The position function for a particle moving on a circle (with constant speed) is:
$\vec{r}(t)=\left \langle r\,sin(t), \, r\,cos(t) \right \rangle$
Taking the first and second derivatives,
$\vec{v}(t)=\left \langle -r\,cos(t), \, r\,sin(t) \right \rangle$
$\vec{a}(t)=\left \langle -r\,sin(t), \, -r\,cos(t) \right \rangle$
suggesting that the magnitudes of each are equal (i.e., r = a = v).

However, I frequently see this equation:
$\sum F = ma_{c}=m \frac{v^2}{r}$

...but wouldn't $a_{c}=\frac{v^2}{r}$ simply be equal to r?

If so, why express it in the above form?

2. Nov 23, 2014

### Orodruin

Staff Emeritus
Writing down your expressions, you have implicitly assumed that the angular frequency is 1. This is not always the case and is dimensionally inconsistent as the angular frequency should have units s-1. Instead, use a general angular frequency $\omega$ such that the argument of the sines and cosines becomes $\omega t$.

3. Nov 23, 2014

### Philip Wood

sin (t) and cos (t) don't make sense. You can't take the sin or cos of something with units. Try looking up sin (10 second) !
t must be multiplied by a constant, $\omega$, with units of s-1, or rad s-1.

$\omega$ has an easy physical interpretation. Agreed?

4. Nov 23, 2014

### Ludwig

Even with the correct arguments, won't the magnitudes of the vectors still be equal?
I.e., $\sqrt{(\pm rCos(\omega t))^{2}+(\pm rSin(\omega t))^{2}}=\sqrt{(- rSin(\omega t))^{2}+(\pm rCos(\omega t))^{2}} = r$, right?

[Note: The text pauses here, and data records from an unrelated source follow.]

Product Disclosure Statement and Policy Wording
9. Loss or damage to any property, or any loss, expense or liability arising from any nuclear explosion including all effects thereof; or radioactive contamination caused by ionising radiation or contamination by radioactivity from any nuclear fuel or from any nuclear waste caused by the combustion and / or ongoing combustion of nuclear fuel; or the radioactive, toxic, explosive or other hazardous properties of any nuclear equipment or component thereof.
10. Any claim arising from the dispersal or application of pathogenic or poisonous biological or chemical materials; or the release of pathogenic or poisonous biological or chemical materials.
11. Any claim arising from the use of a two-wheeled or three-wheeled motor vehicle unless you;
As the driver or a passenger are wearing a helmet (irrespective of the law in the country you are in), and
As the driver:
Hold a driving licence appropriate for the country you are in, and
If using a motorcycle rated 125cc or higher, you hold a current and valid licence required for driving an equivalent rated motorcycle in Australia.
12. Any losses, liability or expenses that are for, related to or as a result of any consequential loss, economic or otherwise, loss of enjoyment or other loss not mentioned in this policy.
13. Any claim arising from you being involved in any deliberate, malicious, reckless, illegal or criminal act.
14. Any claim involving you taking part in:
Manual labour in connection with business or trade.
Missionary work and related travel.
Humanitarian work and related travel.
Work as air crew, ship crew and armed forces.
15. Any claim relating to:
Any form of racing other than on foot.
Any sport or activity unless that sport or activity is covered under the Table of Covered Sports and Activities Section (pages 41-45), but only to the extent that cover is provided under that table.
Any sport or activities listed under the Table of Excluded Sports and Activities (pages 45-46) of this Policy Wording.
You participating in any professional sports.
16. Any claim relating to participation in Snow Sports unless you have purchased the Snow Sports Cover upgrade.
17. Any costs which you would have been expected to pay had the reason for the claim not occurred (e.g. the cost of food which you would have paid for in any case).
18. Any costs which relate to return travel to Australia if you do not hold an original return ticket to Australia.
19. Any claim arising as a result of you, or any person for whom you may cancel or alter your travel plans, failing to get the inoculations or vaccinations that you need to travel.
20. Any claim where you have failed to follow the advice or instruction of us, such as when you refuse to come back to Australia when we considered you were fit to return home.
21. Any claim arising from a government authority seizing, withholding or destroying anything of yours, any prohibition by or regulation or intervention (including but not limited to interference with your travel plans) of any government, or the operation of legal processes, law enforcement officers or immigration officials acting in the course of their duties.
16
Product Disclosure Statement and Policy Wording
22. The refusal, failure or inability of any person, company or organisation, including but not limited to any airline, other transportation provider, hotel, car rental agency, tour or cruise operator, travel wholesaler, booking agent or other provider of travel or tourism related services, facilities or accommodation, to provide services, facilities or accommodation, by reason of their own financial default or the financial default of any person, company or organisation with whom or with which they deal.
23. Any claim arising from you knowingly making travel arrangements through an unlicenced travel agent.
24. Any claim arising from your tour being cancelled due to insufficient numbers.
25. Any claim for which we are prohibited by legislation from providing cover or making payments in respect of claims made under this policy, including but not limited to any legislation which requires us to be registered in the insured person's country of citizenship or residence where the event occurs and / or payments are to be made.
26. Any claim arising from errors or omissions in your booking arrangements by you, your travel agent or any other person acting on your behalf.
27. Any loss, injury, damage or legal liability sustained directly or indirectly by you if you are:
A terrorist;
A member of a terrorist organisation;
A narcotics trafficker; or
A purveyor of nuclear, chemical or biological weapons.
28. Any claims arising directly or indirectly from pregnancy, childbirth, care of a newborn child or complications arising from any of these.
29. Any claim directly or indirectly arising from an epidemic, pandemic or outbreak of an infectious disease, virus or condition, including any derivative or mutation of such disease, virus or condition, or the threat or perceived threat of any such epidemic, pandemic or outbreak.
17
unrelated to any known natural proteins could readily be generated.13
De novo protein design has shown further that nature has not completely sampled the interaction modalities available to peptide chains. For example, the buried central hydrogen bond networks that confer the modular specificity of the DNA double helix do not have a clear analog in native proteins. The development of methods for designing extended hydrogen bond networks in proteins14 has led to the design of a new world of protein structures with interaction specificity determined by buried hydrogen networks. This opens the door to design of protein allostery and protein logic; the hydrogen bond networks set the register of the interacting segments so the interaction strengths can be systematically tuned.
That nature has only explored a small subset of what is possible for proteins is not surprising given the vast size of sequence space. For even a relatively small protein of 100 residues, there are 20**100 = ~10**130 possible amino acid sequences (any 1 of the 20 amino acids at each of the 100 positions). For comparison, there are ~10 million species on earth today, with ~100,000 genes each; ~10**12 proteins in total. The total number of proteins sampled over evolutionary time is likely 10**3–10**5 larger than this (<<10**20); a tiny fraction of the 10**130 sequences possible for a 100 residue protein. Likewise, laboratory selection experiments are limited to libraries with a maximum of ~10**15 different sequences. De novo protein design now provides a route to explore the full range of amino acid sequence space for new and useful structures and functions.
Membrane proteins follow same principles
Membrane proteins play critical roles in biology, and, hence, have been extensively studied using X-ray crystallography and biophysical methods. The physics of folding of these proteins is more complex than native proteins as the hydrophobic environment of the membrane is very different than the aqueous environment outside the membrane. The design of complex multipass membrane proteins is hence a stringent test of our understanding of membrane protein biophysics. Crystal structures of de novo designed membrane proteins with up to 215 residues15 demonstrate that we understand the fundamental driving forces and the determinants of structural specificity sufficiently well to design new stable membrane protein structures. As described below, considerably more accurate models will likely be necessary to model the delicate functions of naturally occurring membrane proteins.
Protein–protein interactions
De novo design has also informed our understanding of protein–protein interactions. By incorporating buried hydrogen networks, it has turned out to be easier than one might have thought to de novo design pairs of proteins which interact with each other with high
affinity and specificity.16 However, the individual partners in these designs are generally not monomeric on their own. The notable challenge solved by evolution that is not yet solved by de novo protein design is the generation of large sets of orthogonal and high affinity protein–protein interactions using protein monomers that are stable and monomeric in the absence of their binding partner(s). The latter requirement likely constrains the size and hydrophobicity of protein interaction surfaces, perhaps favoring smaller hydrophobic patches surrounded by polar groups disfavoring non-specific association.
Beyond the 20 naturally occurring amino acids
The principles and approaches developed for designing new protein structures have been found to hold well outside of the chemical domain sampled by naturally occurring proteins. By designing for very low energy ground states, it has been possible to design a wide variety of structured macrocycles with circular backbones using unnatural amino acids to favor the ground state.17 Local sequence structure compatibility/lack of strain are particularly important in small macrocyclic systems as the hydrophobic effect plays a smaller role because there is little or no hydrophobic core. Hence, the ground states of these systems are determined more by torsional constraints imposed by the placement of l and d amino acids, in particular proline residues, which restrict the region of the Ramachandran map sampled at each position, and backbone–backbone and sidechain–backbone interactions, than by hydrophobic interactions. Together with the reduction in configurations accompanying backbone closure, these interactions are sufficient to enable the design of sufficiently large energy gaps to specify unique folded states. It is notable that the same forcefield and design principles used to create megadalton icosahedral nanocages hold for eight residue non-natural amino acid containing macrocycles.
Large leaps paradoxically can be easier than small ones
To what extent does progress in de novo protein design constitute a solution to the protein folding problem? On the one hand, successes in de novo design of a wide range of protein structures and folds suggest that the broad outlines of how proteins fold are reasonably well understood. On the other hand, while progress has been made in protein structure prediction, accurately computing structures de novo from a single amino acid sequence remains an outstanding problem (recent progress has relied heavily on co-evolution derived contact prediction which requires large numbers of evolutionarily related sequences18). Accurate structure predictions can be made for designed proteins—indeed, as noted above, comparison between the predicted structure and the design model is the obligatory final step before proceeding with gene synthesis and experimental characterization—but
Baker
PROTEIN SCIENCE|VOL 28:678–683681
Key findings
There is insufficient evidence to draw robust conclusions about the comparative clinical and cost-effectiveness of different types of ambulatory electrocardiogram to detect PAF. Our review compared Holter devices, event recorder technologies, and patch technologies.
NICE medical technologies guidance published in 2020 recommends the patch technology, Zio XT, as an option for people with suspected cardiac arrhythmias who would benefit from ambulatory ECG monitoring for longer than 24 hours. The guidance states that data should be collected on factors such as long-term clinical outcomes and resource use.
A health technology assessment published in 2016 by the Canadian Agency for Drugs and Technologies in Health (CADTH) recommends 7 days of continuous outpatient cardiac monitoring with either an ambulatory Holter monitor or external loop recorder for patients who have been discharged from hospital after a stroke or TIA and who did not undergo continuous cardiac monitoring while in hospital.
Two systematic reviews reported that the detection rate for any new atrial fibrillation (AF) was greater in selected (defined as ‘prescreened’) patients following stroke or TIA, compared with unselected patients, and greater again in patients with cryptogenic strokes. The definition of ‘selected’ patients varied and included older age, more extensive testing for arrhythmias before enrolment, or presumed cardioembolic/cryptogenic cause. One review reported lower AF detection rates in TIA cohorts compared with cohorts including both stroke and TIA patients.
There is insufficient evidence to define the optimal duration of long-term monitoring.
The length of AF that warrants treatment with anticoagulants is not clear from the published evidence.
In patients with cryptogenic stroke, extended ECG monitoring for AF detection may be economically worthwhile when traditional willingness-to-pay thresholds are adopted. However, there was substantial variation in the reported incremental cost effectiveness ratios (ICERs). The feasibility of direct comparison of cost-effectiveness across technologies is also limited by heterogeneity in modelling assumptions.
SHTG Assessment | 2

I'm sure that there is something I'm missing, but I don't know what.

5. Nov 23, 2014

### jbriggs444

what is the first derivative of $cos({\omega}t)$ with respect to t?

6. Nov 23, 2014

### Ludwig

Yes.

7. Nov 24, 2014

### Philip Wood

Jbriggs444 has identified another reason why you're confused. You need to think about the answer to this poster's question. It is not $-sin(\omega t)$.

Last edited: Nov 24, 2014
8. Nov 24, 2014

### Ludwig

Chain rule. Right. Well that clarifies a lot!
So the magnitudes end up being:
$v=\omega r$
$a=\omega^{2}r,$ right?

Excellent. This is a useful result! Thanks for indicating the way out of my confusion.

Last edited: Nov 24, 2014
9. Nov 24, 2014

### Philip Wood

Good!

It's worth remembering that any function (such as sin, cos, ln, exp) that can be expanded as a power series can only have a pure number as argument, otherwise we'd be adding together terms with different units.